Le istituzioni si basano a volte sui giudizi delle agenzie di rating per decidere, ad esempio, le garanzie che devono essere date dalle società per operare sul mercato finanziario (più alto il rischio, più alte le garanzie). Gli stati sovrani, se hanno un rating molto basso (BB o inferiore per S&P, cosiddetto non-investment grade), non possono sperare di vendere i loro titoli di stato e non tengono neppure le aste (è il caso, ad esempio, di molti paesi africani). Gli investitori, invece, si basano anche sulle agenzie di rating per decidere dove mettere i loro soldi. Prendiamo l’esempio di un fondo pensionistico canadese, che gestisce milioni di dollari di risparmi: vedendo che il rating del debito pubblico italiano è calato a BBB+, possono decidere di investire in altri titoli invece che nei BTp italiani.
3. Chi sono quelli di Standard & Poor’s
Esistono diverse agenzie di rating e la gran parte di queste si occupano di declassare o promuovere i titoli delle società quotate in borsa. Ce ne sono tre, però, che fanno la stessa cosa con i titoli di Stato. Sono le tre agenzie di rating più grosse e influenti e i loro nomi ci sono familiari: Standard & Poor’s, Moody’s e Fitch Ratings. Insieme, vengono definite le Tre Grandi, le Big Three. Standard & Poor’s è l’erede di una società fondata a metà dell’Ottocento, ha la sua sede principale a New York e impiega circa diecimila persone in diversi uffici distaccati in tutto il mondo.
Anche Moody’s è statunitense, e spesso i suoi abbassamenti di valutazione sono andati insieme a quelli di S&P. Fitch, invece, ha sede a Parigi, e ha già annunciato che per tutto il 2012 non rivedrà al ribasso la valutazione del debito francese.
4. Che cosa può succedere adesso
La decisione era attesa e viene in un momento in cui la sfiducia degli investitori verso la situazione economica europea è alta da diverse settimane. È facile che il downgrade di S&P abbia un effetto negativo sui mercati, alla riapertura delle borse di lunedì prossimo: ma l’agenzia di rating ha certificato una situazione e delle preoccupazioni (ad esempio sui conti pubblici francesi) che erano noti da tempo. Una delle critiche al meccanismo delle agenzie di rating, comunque, è che queste intervengano con ritardo in un momento di crisi “certificando” la crisi e con l’effetto di diminuire la fiducia degli investitori, aggravando la situazione difficile: una sorta di profezia auto-avverante.

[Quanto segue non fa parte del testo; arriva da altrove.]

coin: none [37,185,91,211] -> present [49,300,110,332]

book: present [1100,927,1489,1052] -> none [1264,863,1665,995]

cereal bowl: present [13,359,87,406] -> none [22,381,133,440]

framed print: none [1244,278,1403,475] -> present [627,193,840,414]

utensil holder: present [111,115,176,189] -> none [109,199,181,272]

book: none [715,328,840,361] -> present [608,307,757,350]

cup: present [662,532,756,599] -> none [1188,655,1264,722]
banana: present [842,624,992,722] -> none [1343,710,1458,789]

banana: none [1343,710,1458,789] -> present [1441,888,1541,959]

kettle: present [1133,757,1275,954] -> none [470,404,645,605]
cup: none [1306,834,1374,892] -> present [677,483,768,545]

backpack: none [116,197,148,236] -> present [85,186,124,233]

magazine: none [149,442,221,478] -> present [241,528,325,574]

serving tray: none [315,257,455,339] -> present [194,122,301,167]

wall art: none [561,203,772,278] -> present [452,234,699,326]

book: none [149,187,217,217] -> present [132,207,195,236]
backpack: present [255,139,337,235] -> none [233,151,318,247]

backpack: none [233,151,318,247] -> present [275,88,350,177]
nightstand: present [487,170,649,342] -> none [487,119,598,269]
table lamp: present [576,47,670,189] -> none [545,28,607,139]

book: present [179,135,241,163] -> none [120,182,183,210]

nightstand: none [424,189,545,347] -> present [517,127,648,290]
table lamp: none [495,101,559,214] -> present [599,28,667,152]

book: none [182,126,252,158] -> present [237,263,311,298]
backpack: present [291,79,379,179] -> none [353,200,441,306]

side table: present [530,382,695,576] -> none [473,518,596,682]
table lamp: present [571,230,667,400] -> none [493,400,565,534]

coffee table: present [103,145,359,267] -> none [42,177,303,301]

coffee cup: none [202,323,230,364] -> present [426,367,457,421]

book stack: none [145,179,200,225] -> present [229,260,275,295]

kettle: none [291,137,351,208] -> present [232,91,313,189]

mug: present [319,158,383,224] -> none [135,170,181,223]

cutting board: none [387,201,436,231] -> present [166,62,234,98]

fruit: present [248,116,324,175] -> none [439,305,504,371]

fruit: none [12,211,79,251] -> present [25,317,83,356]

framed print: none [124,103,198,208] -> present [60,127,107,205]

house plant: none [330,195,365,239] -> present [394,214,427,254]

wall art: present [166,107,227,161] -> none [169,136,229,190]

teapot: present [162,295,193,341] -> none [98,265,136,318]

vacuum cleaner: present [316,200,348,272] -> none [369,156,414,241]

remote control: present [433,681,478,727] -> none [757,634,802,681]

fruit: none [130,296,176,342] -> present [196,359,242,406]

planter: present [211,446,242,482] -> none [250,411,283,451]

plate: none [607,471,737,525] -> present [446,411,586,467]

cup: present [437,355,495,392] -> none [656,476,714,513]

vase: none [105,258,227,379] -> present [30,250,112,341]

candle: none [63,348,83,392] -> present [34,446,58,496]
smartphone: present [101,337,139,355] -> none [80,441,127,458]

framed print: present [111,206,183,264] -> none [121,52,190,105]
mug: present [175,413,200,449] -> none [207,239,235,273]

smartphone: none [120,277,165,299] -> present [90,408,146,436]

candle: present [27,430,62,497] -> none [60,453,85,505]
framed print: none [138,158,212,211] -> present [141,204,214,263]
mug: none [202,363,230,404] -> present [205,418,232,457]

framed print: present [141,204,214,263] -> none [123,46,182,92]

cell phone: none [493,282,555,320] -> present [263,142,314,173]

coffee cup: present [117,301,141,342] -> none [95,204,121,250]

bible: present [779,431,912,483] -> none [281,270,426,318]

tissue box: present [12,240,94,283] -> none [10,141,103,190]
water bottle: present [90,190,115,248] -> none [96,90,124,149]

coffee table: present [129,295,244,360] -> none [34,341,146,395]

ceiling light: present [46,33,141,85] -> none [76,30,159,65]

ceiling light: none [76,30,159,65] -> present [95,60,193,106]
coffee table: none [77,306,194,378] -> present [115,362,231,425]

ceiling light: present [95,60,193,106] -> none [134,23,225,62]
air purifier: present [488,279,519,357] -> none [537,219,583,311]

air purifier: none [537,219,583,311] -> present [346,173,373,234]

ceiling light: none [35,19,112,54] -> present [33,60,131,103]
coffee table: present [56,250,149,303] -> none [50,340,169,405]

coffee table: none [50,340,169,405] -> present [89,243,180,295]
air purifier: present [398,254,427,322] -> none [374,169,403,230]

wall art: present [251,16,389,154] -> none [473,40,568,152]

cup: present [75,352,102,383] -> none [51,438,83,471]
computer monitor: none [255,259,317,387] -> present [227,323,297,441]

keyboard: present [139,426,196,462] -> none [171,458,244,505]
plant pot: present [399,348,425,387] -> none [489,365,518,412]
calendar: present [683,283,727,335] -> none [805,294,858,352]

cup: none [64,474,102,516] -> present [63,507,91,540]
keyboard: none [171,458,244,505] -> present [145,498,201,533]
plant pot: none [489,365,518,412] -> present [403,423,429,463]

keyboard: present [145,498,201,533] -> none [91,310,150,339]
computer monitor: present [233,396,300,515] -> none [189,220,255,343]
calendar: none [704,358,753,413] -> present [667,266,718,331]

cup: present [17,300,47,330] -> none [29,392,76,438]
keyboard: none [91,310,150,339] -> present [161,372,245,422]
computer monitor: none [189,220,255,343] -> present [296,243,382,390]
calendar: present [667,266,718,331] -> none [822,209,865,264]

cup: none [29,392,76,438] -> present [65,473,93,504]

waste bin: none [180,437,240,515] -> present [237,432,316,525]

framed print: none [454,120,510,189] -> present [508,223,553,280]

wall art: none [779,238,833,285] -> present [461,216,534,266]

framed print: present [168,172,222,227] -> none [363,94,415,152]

Piuttosto, sarà importante vedere quale valutazione del rischio verrà assegnata ai titoli dei fondi salva-stati europei, come l’EFSF: se non avrà la “tripla A” (la procedura di revisione è in corso in queste settimane da parte delle agenzie di rating), gli interventi di salvataggio diventeranno molto più costosi e molto meno efficaci.
5. Le reazioni
Diversi esponenti dei governi europei hanno cercato di ridimensionare l’importanza dell’abbassamento della valutazione, come il ministro delle finanze tedesco Wolfgang Schäuble (che ha invitato a “non sovrastimare” le decisioni delle agenzie di rating e ha ribadito la fiducia nella Francia e nell’Austria). L’opposizione francese del partito socialista francese ha attaccato duramente Sarkozy, dicendo che il declassamento è una sua sconfitta.
Ma parallelamente è ricominciata la critica alle agenzie di rating, al loro funzionamento e a possibili condizionamenti della politica internazionale o degli interessi finanziari: l’editoriale di Massimo Gaggi sul Corriere della Sera, ad esempio, parla del downgrade recente come di “un giudizio con una larga componente politico-istituzionale da parte di un’agenzia di rating americana: cioè di un Paese da sempre scettico sul destino della moneta unica”.